What is the rationale behind the reason that the U.S. should take action against it? Not surprisingly, it's the same old rhetoric that the company, without evidence offered as usual, somehow presents a threat to U.S. national security.

The mainstream media in the West were happy once again to convey these narratives at face value. The Reuters reports on Rubio's comments stated there were "fears" and "concerns" that Ant would "steal the financial data of Americans" and of course represented these remarks as being legitimate than pointing out the obvious political opportunism behind them.

Yet again as ever, the term "threat to national security" is being abused to target anything from China that the U.S. now deems to be too successful.

In this photo illustration, a TikTok Chinese video-sharing social networking service logo seen displayed on a smartphone with flags of the United States and China in the background. /Getty

In this photo illustration, a TikTok Chinese video-sharing social networking service logo seen displayed on a smartphone with flags of the United States and China in the background. /Getty

Such a policy and outlook towards China is not being driven out of logic, reason or strategy, but spite, pettiness and a childlike demeanor. Rather than deriving a calculated and balanced strategy to Beijing, the broader doctrine of the U.S. is simply to attack anything that makes America's own achievements or role in the world "feel small" and attempt to hammer it into submission to preserve America's capabilities. This attitude is flavored by Trump's personal outlook wherein he openly seeks to position himself as being bigger, better and more successful than others, thus actively aiming to treat rivals contemptuously and act as a bully.

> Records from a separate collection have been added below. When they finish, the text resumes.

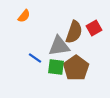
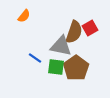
red square: moved 4 px left
gray triangle: moved 2 px right; rotated 20 degrees clockwise
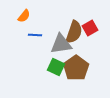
gray triangle: moved 2 px up; rotated 20 degrees counterclockwise
blue line: moved 23 px up; rotated 32 degrees counterclockwise
green square: rotated 18 degrees clockwise
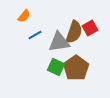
blue line: rotated 32 degrees counterclockwise
gray triangle: moved 2 px left, 2 px up
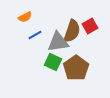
orange semicircle: moved 1 px right, 1 px down; rotated 24 degrees clockwise
red square: moved 2 px up
brown semicircle: moved 2 px left, 1 px up
gray triangle: moved 1 px left
green square: moved 3 px left, 5 px up
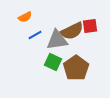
red square: rotated 21 degrees clockwise
brown semicircle: rotated 45 degrees clockwise
gray triangle: moved 1 px left, 2 px up
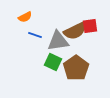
brown semicircle: moved 3 px right
blue line: rotated 48 degrees clockwise
gray triangle: moved 1 px right, 1 px down
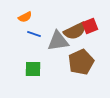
red square: rotated 14 degrees counterclockwise
blue line: moved 1 px left, 1 px up
green square: moved 20 px left, 7 px down; rotated 24 degrees counterclockwise
brown pentagon: moved 5 px right, 6 px up; rotated 10 degrees clockwise
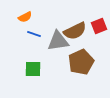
red square: moved 9 px right
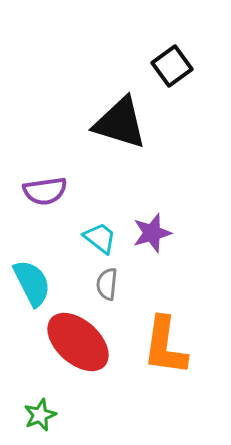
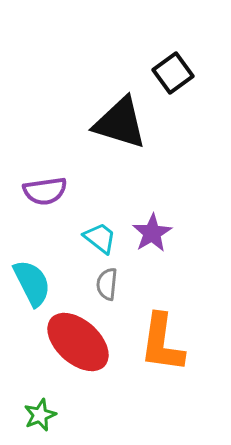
black square: moved 1 px right, 7 px down
purple star: rotated 15 degrees counterclockwise
orange L-shape: moved 3 px left, 3 px up
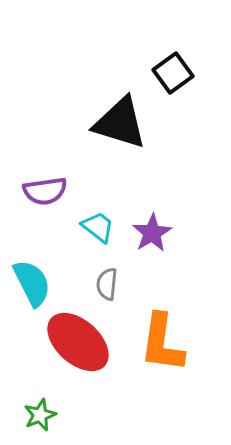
cyan trapezoid: moved 2 px left, 11 px up
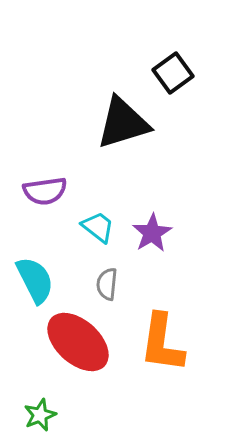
black triangle: moved 3 px right; rotated 34 degrees counterclockwise
cyan semicircle: moved 3 px right, 3 px up
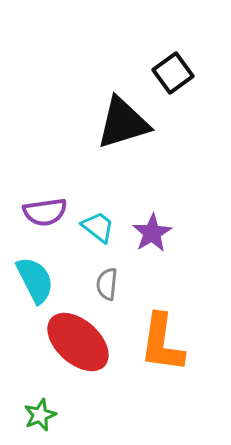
purple semicircle: moved 21 px down
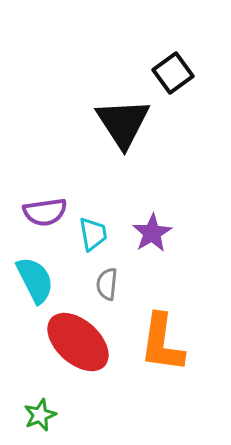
black triangle: rotated 46 degrees counterclockwise
cyan trapezoid: moved 5 px left, 7 px down; rotated 42 degrees clockwise
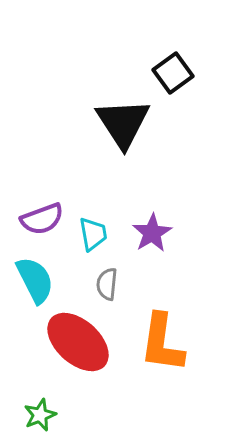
purple semicircle: moved 3 px left, 7 px down; rotated 12 degrees counterclockwise
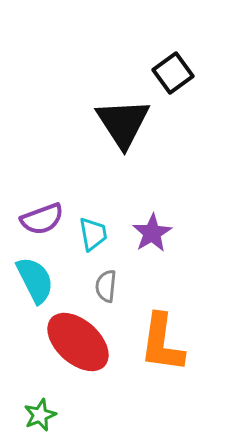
gray semicircle: moved 1 px left, 2 px down
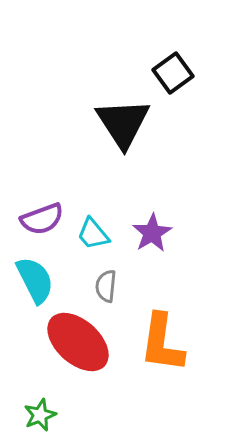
cyan trapezoid: rotated 150 degrees clockwise
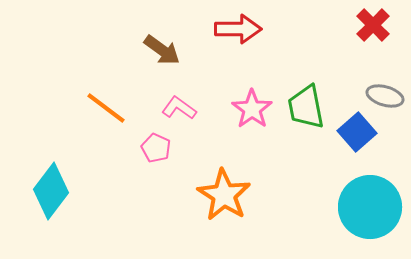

The whole saga regarding TikTok, over for now partly due to the COVID-19 chaos at the White House, is a textbook case study of this immature approach to policy. American politicians sought to target, demonize and even ban the application on the premise that it was Chinese and it was successful on a global scale, despite the fact that as a video application it held no strategic significance whatsoever.

The national security line was just a convenient facade for this "politics of envy" – as it has been for everything. The president wanted to extort the app from ByteDance by force as an electoral stunt to humiliate China, not because it was a serious threat.

On this note, regardless of what happens, we shouldn't take any of this rhetoric about Ant Financial seriously. The company hasn't done anything wrong and the allegations it has are so groundless they shouldn't even be discussed.

The sole problem is that it is a Chinese company and that it is successful on a global scale. Nothing more, nothing less. The White House only wants to rain on its parade and spoil its IPO on the premise of spiting China's success. If they are naive to take any serious action, the fallout from any move will cause damage to global financial markets and likely undercut the global standing of the U.S. dollar.

It's not a wise move and quite explicitly, the newly found "obsession" and "concerns" over the company are is the product of a childlike envy directed towards China and a playground politics of spiteful returns. American politicians must ultimately learn to accept China as a globally significant actor and live with it, than destabilizing the globe erratically in efforts to hammer it back down.